Producer Phil Spector is now the O.J. Simpson of Rock ‘N’ Roll—only difference is O.J. got away with murder—as he was sentenced to 19-years-to-life (which is essentially the rest of his life anyway, since he’s 69) for the 2003 murder of singer/actress Lana Clarkson.  It astounds me that such a brilliant musical mind could be so demented, but evidently PS had quite a violent streak in him when he drank, which no doubt led to him shooting this woman.  I’m also surprised that pacifists like John Lennon and George Harrison worked so closely with Spector back in the ‘70s, but then again, Phil’s rage may not have manifested itself in front of them.  What a pathetic end for a man who produced some of the greatest Top 40 hits in history, esp. his work with the Righteous Brothers—“You’ve Lost That Lovin’ Feeling”, “For Once In My Life” and “(You’re My) Soul And Inspiration” are absolute KILLER recordings—the Ronettes, Ike & Tina Turner and many others.

“Got Me Under Pressure”—Z.Z. TOP (1983)  “She’s about all I can handle…it’s too much for my brain.”  For some reason, I thought Rev. Billy G was singing something like “She’s about all a commando…”

For those of you who are into Old-School baseball cards, I highly recommend the two new card blog whose links I've added at the right.  The 1972 Topps blog is particularly impressive, as its author is going through one-by-one and doing a write-up on each card in the set (all 787 of 'em), providing interesting stories on the players (even the wanna-be's and never-were's) and analysis of the images and graphics as well.  In addition, the guy throws in some neat little sidebar stories about news, pop culture, music and sports that happened in the year of "Sanford & Son", Watergate, "Maude", Munich and "American Pie".  It's a work in progress, as he's only up to card #102 so far, but great fun and great memories if you were into card collecting in the '70s like I was.

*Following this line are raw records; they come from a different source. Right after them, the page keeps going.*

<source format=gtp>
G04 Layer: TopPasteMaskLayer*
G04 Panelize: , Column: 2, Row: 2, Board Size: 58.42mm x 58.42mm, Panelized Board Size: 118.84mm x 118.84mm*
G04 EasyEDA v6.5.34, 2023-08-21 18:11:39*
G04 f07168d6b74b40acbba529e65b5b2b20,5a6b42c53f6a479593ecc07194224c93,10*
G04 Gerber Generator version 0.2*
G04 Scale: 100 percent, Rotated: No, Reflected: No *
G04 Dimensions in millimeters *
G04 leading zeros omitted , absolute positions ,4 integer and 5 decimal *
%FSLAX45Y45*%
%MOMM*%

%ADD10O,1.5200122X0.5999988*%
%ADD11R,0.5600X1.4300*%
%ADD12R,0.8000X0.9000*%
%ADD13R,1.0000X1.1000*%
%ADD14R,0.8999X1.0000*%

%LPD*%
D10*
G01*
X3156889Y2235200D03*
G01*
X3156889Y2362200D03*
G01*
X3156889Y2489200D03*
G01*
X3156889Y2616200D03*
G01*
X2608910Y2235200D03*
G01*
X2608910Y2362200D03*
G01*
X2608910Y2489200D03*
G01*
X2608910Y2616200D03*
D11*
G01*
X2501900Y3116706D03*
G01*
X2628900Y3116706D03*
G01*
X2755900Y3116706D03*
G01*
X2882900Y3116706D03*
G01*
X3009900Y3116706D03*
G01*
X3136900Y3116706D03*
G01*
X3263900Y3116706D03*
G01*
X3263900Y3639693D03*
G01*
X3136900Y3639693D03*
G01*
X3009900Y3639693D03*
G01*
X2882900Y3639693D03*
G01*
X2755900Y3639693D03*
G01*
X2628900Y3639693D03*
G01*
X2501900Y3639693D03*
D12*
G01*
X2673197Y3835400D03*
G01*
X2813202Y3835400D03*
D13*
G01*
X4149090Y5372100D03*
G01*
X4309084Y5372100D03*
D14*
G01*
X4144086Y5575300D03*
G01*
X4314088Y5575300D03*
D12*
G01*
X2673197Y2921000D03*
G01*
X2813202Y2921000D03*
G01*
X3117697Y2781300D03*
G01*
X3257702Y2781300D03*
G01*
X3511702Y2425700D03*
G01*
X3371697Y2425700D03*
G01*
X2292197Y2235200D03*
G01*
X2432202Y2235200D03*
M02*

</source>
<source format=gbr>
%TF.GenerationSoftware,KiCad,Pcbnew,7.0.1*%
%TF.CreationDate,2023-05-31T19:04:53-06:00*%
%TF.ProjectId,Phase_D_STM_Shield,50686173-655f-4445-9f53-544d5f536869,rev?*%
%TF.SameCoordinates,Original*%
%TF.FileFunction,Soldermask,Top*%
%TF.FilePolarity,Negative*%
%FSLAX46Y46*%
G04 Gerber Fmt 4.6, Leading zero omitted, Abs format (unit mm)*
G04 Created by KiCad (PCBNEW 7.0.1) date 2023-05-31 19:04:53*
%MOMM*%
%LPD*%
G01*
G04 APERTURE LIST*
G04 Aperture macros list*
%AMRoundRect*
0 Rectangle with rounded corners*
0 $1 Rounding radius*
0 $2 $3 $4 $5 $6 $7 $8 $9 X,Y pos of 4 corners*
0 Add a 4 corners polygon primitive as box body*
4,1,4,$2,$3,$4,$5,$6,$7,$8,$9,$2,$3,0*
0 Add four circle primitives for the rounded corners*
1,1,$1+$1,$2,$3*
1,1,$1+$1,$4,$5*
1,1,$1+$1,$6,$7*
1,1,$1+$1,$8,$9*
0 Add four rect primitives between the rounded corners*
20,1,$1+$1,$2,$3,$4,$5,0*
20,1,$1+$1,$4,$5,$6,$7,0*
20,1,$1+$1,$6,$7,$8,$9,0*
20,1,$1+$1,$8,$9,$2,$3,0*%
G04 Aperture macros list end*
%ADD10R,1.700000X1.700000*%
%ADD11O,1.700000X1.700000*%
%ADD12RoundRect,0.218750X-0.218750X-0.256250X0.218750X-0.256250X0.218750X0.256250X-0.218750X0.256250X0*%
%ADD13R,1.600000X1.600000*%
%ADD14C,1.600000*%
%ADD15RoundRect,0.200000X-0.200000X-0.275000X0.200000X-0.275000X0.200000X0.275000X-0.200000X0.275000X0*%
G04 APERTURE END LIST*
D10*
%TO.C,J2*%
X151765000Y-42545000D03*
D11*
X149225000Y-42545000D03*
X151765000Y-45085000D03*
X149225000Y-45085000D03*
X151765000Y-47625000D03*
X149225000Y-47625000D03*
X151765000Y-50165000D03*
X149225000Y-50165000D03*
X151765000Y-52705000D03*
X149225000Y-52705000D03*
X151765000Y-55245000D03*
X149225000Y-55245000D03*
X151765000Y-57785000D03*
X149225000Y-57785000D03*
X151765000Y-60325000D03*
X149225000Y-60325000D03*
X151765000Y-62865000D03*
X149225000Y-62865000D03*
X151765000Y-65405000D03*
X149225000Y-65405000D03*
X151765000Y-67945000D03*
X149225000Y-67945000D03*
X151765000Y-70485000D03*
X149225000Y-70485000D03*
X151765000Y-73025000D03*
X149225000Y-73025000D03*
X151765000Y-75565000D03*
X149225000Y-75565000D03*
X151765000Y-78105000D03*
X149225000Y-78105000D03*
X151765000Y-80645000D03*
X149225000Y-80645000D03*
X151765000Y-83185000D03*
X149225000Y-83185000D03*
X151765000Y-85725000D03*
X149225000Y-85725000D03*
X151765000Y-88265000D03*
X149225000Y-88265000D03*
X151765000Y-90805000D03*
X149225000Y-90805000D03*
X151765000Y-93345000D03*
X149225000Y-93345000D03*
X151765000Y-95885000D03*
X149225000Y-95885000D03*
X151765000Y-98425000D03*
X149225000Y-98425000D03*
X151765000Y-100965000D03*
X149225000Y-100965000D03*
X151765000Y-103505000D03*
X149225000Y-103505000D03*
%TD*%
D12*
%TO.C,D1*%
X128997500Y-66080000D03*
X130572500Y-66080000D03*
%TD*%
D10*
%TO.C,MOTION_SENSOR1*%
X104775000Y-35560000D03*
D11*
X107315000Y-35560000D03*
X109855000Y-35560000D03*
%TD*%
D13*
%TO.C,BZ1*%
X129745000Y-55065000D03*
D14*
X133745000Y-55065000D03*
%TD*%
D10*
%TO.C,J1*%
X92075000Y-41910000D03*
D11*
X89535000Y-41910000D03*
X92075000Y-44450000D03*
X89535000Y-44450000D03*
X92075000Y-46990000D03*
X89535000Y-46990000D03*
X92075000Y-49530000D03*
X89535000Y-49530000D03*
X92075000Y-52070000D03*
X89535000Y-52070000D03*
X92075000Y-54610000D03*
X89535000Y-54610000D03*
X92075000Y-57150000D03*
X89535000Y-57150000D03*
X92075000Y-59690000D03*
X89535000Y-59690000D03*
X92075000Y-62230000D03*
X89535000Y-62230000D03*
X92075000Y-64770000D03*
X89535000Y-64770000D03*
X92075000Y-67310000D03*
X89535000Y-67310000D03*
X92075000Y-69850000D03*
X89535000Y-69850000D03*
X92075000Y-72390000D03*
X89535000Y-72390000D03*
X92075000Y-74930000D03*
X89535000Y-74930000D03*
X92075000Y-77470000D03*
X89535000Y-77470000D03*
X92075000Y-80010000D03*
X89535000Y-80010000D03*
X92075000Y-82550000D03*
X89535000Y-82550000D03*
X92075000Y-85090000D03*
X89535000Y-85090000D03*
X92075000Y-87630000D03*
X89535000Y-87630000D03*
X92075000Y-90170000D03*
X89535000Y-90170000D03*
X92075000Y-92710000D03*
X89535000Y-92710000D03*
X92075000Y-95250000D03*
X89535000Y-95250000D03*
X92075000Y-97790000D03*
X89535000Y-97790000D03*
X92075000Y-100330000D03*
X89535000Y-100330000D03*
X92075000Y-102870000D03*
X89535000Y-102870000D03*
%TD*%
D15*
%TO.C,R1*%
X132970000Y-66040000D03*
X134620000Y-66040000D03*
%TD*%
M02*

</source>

I can trace the beginnings of my baseball card collection to the 1972 Topps set, when Mom bought me two packs when I was 7 going on 8.  The first card I ever saw out of the pack was the late pitcher Steve Mingori of the Indians (later of the Royals) and my first Royals card was former first baseman Bob Oliver.  I always thought the 1971 thru 1974 Topps sets were the coolest because of the colors, graphics and photography—and even the amateur-ish air-brushing on the player's caps to erase the team logos of players who had been traded.  Seeing these cards again takes me back to a simpler time...

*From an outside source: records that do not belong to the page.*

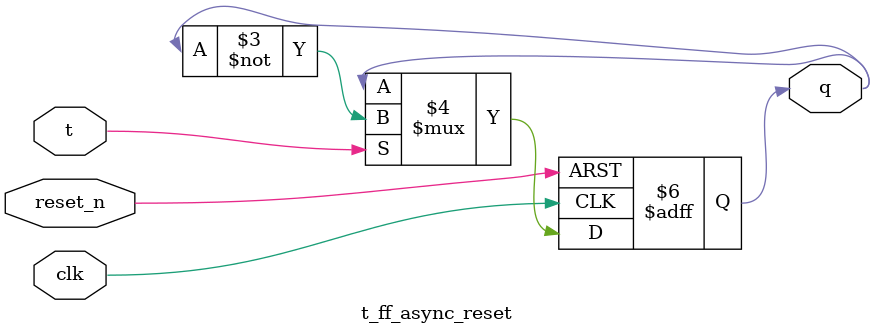
<source format=v>
module t_ff_async_reset (
    input wire clk,     
    input wire reset_n, 
    input wire t,       
    output reg q        
);

always @(negedge clk or negedge reset_n) begin
    if (!reset_n)
        q <= 1'b0;       
    else if (t)
        q <= ~q;         
end

endmodule


</source>
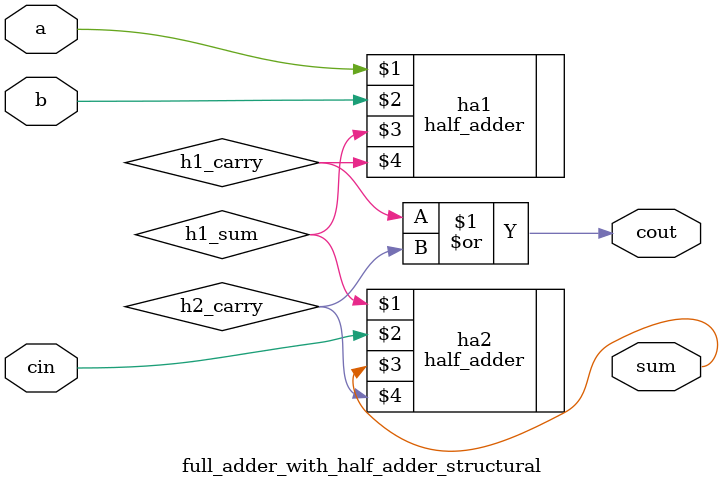
<source format=v>
`timescale 1ns/1ps
module full_adder_with_half_adder_structural(
    input wire a, b, cin,
    output wire sum, cout
);

    // Internal wires
    wire h1_sum, h1_carry, h2_sum, h2_carry;
    
    // Instantiate half adders
    half_adder ha1(a, b, h1_sum, h1_carry);
    half_adder ha2(h1_sum, cin, sum, h2_carry);
    
    // Output carry
    assign cout = h1_carry | h2_carry;

endmodule

</source>
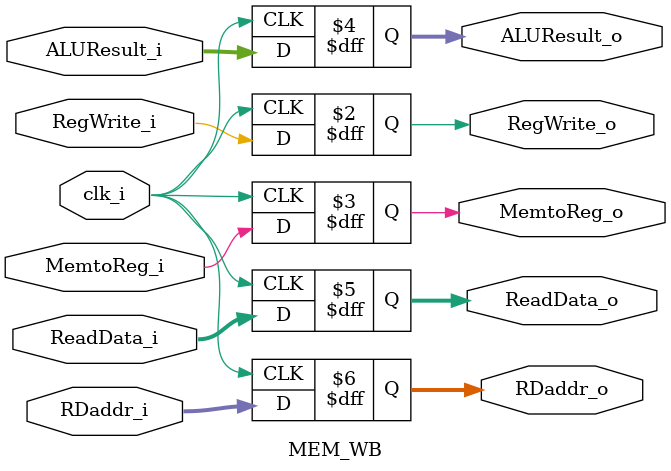
<source format=v>
module MEM_WB(
    input clk_i,
    input RegWrite_i,
    input MemtoReg_i,
    input [31:0] ALUResult_i,
    input [31:0] ReadData_i,
    input [4:0] RDaddr_i,
    output RegWrite_o,
    output MemtoReg_o,
    output [31:0] ALUResult_o,
    output [31:0] ReadData_o,
    output [4:0] RDaddr_o
);

reg [31:0] ALUResult_o, ReadData_o;
reg [4:0] RDaddr_o;
reg RegWrite_o, MemtoReg_o;

always @(posedge clk_i) begin
    ALUResult_o <= ALUResult_i;
    ReadData_o <= ReadData_i;
    RDaddr_o <= RDaddr_i;
    RegWrite_o <= RegWrite_i;
    MemtoReg_o <= MemtoReg_i;
end

endmodule
</source>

Here’s another case of separated at birth for you to ponder.  I was watching ‘70s cop drama “The Rookies” on DVD the other day, and late actor Percy Rodrigues appeared in an episode as a hard-assed police officer.  The face and deep voice were familiar, but I had to Google him to refresh my memory.  When I did, I couldn’t help but notice in his mugshot how PR could’ve almost passed for late actor Jonathan Harris—aka “Lost In Space” antagonist Dr. Zachary Smith—with an afro!
Rodrigues played the snooty brother of Fred’s rich, kindhearted girlfriend on the ill-advised TV sequel series “Sanford” in 1980-81, and had guest shots in numerous TV shows throughout his career, including "Star Trek", "Mission: Impossible" and "Good Times", et al. Oddly enough, both he and Harris each appeared in different episodes of the original “Sanford & Son”.

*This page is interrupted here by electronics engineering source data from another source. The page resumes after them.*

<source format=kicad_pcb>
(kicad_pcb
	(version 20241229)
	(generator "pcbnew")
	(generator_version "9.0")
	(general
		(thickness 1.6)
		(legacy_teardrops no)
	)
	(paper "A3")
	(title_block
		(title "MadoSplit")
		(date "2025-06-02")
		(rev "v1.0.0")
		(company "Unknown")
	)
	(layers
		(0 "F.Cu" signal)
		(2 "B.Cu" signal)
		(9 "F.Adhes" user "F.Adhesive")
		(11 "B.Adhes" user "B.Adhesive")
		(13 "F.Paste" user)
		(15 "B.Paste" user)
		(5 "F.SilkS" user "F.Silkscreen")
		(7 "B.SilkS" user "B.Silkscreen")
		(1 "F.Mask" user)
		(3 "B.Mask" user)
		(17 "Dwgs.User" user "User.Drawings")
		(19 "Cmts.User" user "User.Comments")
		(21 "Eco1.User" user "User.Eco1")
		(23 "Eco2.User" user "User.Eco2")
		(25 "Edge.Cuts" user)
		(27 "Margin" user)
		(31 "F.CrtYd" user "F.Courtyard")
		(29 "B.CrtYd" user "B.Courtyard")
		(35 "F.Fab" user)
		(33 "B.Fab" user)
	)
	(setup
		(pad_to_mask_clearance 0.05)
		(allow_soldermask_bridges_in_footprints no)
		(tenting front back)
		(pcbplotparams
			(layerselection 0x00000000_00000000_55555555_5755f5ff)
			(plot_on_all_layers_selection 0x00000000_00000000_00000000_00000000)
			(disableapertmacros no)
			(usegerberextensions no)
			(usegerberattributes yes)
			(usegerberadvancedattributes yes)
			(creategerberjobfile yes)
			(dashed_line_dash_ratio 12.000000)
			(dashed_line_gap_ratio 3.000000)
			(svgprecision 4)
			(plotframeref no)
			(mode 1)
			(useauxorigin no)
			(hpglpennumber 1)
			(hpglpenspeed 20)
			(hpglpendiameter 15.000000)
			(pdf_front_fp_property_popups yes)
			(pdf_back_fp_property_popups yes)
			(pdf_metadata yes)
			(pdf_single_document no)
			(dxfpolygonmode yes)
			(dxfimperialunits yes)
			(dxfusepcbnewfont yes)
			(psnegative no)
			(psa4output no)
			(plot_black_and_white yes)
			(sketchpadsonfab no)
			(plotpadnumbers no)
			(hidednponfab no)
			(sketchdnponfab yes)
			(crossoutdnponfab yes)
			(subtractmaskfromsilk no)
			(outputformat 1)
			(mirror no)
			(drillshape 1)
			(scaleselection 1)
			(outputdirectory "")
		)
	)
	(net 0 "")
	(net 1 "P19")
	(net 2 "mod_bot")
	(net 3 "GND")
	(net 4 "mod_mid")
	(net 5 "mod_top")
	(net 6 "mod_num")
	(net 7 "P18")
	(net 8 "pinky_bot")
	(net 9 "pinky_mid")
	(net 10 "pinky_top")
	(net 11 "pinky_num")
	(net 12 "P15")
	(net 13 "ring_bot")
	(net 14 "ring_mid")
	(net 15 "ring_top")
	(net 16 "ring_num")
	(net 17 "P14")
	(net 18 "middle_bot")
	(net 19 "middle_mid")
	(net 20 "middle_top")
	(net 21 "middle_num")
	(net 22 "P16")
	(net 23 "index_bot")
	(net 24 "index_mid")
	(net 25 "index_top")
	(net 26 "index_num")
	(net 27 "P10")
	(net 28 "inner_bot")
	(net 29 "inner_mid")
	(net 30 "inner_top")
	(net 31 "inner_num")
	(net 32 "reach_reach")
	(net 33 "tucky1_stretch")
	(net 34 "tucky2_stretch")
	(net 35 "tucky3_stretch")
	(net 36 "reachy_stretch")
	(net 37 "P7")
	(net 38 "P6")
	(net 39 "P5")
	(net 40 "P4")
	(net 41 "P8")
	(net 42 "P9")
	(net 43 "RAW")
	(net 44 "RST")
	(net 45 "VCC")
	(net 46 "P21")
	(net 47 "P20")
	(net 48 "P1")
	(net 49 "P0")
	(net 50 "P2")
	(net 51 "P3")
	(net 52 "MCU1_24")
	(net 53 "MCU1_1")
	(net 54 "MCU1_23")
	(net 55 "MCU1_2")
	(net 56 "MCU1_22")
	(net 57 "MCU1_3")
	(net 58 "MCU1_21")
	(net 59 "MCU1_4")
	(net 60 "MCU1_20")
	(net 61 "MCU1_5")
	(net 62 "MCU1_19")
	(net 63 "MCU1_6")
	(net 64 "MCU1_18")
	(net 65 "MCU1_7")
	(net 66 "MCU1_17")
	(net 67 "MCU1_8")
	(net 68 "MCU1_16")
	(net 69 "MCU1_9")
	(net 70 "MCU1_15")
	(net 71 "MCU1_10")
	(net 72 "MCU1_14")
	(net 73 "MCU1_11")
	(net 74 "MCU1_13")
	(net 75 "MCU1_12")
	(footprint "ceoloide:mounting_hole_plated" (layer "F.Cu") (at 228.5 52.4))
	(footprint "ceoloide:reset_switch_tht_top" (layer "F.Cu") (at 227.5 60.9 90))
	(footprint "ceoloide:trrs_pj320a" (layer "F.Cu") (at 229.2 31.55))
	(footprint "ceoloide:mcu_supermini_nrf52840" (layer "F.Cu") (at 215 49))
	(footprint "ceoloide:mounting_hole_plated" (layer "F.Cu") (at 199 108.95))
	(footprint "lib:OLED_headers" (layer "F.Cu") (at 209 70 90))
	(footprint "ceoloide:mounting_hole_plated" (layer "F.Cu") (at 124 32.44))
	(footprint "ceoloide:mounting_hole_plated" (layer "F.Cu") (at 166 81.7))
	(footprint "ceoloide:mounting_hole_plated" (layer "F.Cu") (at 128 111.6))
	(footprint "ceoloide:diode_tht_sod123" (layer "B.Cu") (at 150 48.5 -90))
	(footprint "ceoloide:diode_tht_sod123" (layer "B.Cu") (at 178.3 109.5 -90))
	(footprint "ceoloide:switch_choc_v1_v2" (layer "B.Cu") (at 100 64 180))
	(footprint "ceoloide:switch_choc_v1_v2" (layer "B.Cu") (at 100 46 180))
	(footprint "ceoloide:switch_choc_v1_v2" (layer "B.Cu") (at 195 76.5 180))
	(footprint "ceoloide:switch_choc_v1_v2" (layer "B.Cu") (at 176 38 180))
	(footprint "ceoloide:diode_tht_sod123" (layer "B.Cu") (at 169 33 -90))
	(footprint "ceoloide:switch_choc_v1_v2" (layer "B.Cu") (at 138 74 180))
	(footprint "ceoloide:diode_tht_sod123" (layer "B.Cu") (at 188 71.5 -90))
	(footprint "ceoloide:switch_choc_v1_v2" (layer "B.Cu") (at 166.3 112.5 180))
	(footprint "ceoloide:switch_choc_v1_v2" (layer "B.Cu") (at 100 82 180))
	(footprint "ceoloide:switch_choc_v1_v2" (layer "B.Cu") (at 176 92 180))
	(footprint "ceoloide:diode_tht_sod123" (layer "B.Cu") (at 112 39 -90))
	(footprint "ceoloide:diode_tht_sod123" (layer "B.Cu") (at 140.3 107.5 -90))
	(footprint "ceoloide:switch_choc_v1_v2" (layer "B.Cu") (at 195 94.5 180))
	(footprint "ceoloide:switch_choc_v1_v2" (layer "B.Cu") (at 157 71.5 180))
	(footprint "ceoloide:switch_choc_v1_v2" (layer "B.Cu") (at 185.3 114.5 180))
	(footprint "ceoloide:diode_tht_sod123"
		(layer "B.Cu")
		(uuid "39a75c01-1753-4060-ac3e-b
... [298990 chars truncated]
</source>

No doubt, Dr. Smith would've uttered his other famous catchphrase if he had to endure William Shatner's interpretation of Elton John's "Rocket Man" during the Sci-Fi Awards telecast in 1977, and for once, the doctor wouldn't be faking!  This thing makes his versions of "Mr. Tambourine Man" and "Lucy In The Sky" seem almost tolerable in comparison.  What I can't fathom is how lyricist Bernie Taupin actually endorsed having his own work slaughtered like this.  Of course, anything that screams out this loudly to be lampooned couldn't possibly escape the clutches of the "Family Guy" crew.  Go, Stewie, go!